◆ Task requirements
Return exactly the span of lines in the following data that opens with the line containing "adenocarcinoma tissue displays" and closes with the line containing "cells demonstrate moderate". Include nothing else.
*** Opening Data ***
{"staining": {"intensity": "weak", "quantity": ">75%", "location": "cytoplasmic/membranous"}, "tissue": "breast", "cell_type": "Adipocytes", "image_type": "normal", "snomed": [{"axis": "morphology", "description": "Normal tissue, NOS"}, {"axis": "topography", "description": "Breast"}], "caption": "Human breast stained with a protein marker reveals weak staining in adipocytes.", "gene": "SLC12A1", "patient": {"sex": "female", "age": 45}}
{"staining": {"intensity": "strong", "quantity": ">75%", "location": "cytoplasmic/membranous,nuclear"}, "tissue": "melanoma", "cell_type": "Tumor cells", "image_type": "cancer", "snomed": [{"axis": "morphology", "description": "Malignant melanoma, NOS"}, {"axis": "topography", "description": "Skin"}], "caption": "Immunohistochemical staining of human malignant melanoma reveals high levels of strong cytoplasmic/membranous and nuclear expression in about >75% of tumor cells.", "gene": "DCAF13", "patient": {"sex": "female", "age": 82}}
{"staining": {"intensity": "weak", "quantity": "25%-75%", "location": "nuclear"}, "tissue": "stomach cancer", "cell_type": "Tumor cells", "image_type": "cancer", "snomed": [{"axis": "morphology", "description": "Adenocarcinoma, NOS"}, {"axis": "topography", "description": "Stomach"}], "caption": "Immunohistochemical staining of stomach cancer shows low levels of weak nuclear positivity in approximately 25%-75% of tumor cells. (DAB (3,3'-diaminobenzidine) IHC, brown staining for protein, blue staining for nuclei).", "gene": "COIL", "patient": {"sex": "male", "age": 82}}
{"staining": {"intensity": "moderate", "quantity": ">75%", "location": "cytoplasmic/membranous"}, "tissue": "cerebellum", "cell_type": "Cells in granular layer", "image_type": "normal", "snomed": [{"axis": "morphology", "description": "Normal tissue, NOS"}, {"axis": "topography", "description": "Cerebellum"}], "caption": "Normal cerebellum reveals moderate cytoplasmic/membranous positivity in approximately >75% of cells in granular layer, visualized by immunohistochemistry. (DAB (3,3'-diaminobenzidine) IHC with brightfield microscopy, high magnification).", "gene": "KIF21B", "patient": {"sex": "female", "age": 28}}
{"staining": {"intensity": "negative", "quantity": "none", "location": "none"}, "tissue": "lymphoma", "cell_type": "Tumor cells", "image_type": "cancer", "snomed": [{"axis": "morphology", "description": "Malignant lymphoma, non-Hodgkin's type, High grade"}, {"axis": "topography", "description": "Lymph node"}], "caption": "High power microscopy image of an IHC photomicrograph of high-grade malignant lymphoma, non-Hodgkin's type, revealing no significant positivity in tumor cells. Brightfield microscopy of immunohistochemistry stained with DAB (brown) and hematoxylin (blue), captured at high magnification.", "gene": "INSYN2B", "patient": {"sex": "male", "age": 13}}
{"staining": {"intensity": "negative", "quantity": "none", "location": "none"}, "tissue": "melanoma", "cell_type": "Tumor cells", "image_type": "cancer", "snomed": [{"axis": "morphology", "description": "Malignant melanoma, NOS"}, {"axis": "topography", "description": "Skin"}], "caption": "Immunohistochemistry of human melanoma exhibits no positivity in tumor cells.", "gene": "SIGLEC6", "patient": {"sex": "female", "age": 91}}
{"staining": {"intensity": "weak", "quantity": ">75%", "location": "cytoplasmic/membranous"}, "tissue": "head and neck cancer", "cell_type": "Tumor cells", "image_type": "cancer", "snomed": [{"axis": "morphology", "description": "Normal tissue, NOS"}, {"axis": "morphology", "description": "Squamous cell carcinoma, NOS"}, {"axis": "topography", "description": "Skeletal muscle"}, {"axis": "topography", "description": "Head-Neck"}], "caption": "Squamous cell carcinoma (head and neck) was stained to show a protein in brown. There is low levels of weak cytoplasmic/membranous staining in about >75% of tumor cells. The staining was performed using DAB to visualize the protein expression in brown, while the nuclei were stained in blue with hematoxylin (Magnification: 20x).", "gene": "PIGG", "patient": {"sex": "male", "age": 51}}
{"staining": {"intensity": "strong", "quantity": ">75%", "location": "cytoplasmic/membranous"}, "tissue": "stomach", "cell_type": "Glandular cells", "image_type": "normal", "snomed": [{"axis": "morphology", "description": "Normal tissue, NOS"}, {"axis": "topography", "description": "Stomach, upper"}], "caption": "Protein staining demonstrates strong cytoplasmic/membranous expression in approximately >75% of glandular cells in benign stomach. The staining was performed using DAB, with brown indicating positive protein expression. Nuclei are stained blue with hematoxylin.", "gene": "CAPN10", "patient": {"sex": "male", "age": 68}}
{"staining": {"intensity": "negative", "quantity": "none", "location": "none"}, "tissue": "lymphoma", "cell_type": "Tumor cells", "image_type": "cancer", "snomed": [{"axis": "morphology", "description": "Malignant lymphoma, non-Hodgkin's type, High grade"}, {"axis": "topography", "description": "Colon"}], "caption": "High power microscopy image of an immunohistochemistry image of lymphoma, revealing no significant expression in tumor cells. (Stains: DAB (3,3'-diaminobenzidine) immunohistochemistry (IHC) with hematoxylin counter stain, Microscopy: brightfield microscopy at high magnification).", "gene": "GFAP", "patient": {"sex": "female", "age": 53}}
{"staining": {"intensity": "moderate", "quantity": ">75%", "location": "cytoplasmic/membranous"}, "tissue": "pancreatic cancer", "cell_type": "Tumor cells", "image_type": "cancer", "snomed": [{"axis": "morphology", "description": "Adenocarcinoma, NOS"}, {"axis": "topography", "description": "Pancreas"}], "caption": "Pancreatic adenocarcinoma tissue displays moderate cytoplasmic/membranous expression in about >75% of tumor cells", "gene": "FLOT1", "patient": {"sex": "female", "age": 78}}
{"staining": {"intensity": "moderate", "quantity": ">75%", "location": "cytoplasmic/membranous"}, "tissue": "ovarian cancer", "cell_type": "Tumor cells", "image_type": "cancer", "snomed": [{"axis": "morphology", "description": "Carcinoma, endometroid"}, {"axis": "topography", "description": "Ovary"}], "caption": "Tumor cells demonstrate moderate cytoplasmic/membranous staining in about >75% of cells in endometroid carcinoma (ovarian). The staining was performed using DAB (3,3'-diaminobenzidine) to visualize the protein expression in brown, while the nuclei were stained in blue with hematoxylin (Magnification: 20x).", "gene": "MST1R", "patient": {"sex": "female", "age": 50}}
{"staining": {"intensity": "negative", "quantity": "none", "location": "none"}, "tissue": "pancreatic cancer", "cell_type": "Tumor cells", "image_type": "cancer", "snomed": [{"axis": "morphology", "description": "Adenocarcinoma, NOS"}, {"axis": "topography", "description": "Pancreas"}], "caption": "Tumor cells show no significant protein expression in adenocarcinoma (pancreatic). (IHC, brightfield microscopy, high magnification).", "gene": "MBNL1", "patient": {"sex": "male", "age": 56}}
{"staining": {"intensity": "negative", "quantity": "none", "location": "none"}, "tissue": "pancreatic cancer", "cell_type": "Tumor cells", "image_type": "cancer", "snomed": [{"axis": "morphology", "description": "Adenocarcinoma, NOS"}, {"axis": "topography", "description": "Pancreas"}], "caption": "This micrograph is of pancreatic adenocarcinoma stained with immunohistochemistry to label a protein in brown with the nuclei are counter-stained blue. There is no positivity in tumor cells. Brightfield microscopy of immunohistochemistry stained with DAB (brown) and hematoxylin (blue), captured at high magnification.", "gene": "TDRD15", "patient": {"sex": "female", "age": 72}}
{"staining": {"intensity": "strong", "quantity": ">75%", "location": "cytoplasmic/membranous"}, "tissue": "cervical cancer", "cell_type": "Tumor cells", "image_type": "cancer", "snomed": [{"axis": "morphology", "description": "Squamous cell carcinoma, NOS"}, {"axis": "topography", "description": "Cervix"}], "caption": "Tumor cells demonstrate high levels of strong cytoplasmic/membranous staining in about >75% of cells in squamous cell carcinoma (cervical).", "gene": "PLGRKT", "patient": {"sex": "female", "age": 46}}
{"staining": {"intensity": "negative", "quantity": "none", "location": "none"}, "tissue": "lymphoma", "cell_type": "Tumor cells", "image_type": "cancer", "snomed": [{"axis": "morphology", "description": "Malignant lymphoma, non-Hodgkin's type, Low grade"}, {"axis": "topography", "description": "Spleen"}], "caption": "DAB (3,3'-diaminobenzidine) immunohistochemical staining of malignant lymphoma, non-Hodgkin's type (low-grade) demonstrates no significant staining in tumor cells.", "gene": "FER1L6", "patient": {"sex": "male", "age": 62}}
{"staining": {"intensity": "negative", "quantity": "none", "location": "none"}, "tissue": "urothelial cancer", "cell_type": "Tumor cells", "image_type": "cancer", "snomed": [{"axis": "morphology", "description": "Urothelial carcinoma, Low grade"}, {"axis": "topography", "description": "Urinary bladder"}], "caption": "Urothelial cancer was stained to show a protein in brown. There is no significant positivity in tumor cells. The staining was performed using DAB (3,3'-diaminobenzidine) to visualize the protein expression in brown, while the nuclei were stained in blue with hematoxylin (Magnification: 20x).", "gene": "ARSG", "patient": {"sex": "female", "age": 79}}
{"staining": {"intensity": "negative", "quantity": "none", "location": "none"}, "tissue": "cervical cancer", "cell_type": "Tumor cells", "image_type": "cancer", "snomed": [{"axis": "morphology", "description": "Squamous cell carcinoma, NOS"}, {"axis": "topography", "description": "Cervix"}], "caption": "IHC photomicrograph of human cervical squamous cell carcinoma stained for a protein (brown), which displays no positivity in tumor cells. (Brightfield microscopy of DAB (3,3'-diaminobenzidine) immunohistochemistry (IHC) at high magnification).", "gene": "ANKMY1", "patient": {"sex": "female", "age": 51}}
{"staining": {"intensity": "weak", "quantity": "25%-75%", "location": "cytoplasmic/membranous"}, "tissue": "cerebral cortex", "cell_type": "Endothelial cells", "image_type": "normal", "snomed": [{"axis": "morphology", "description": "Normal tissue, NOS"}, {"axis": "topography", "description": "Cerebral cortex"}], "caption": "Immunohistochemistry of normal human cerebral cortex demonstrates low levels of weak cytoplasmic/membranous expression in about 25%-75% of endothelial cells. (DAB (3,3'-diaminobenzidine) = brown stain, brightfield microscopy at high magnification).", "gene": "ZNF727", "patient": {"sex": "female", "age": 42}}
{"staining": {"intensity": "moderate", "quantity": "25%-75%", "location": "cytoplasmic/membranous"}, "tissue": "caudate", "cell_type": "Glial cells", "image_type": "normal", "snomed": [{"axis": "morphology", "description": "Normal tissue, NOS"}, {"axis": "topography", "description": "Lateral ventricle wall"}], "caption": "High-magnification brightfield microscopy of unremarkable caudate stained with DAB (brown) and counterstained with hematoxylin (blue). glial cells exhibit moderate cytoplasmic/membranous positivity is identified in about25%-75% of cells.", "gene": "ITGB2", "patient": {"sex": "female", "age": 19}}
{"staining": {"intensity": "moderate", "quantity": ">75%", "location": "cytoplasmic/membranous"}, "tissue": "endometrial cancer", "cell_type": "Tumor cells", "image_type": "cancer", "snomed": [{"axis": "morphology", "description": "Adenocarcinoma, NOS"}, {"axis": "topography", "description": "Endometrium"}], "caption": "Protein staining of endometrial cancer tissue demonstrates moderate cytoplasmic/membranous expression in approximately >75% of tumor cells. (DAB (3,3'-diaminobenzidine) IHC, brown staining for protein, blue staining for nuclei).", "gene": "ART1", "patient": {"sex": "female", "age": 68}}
*** Closing Data ***
◆ Output below
{"staining": {"intensity": "moderate", "quantity": ">75%", "location": "cytoplasmic/membranous"}, "tissue": "pancreatic cancer", "cell_type": "Tumor cells", "image_type": "cancer", "snomed": [{"axis": "morphology", "description": "Adenocarcinoma, NOS"}, {"axis": "topography", "description": "Pancreas"}], "caption": "Pancreatic adenocarcinoma tissue displays moderate cytoplasmic/membranous expression in about >75% of tumor cells", "gene": "FLOT1", "patient": {"sex": "female", "age": 78}}
{"staining": {"intensity": "moderate", "quantity": ">75%", "location": "cytoplasmic/membranous"}, "tissue": "ovarian cancer", "cell_type": "Tumor cells", "image_type": "cancer", "snomed": [{"axis": "morphology", "description": "Carcinoma, endometroid"}, {"axis": "topography", "description": "Ovary"}], "caption": "Tumor cells demonstrate moderate cytoplasmic/membranous staining in about >75% of cells in endometroid carcinoma (ovarian). The staining was performed using DAB (3,3'-diaminobenzidine) to visualize the protein expression in brown, while the nuclei were stained in blue with hematoxylin (Magnification: 20x).", "gene": "MST1R", "patient": {"sex": "female", "age": 50}}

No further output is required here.